> **Short-answer chart tasks**
......
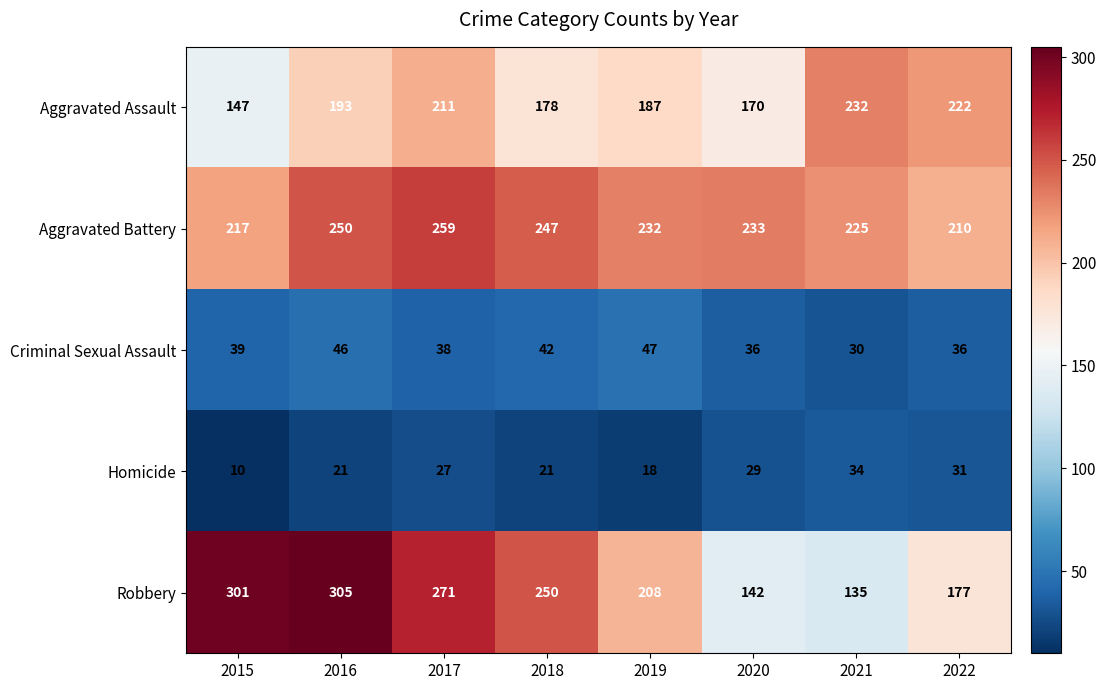

True or false: Aggravated Battery has a value of 247 at 2018.

True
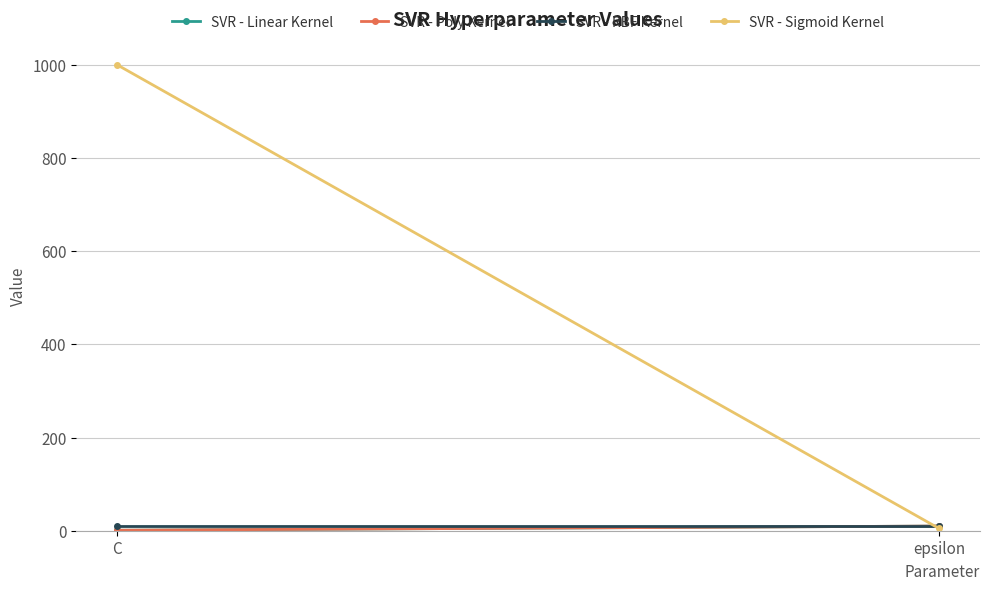

What is the average value of the SVR - Sigmoid Kernel series?

502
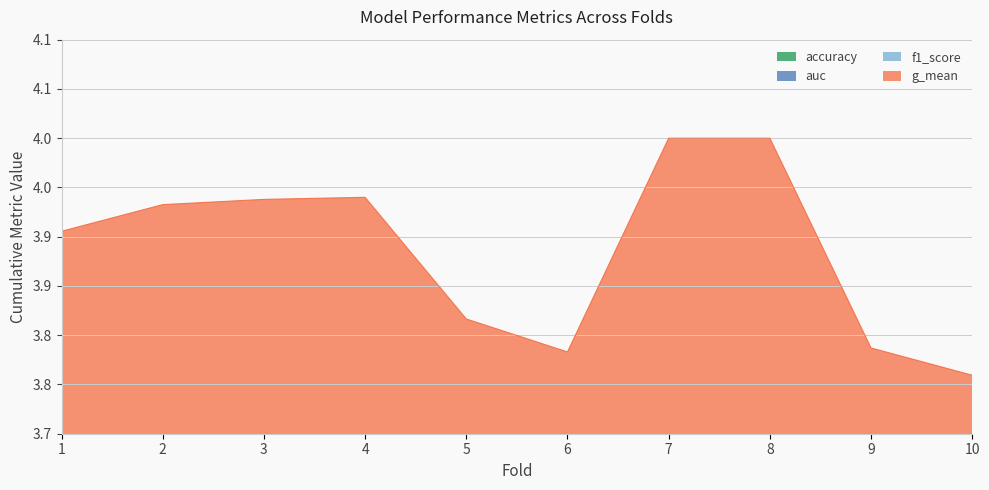

Which series has the largest range (max minus min)?

auc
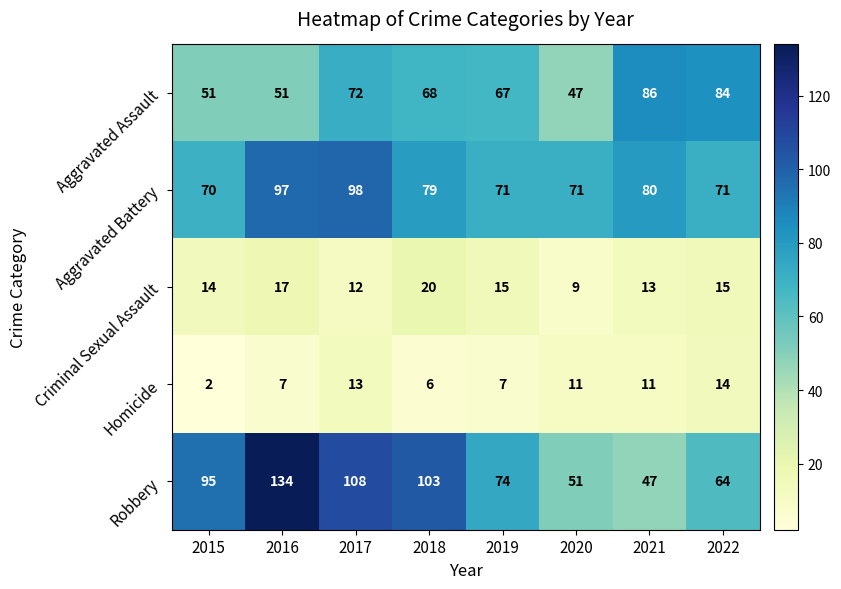

What is the sum of the Robbery values at 2021 and 2018?

150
......
> **Activity**
Convert the lines of every item above into a Markdown table with the columns Row and Line, numbering each row and skipping blank lines. Leave the pictures out.

> **Exercise output**
| Row | Line |
|---|---|
| 1 | True or false: Aggravated Battery has a value of 247 at 2018. |
| 2 | True |
| 3 | What is the average value of the SVR - Sigmoid Kernel series? |
| 4 | 502 |
| 5 | Which series has the largest range (max minus min)? |
| 6 | auc |
| 7 | What is the sum of the Robbery values at 2021 and 2018? |
| 8 | 150 |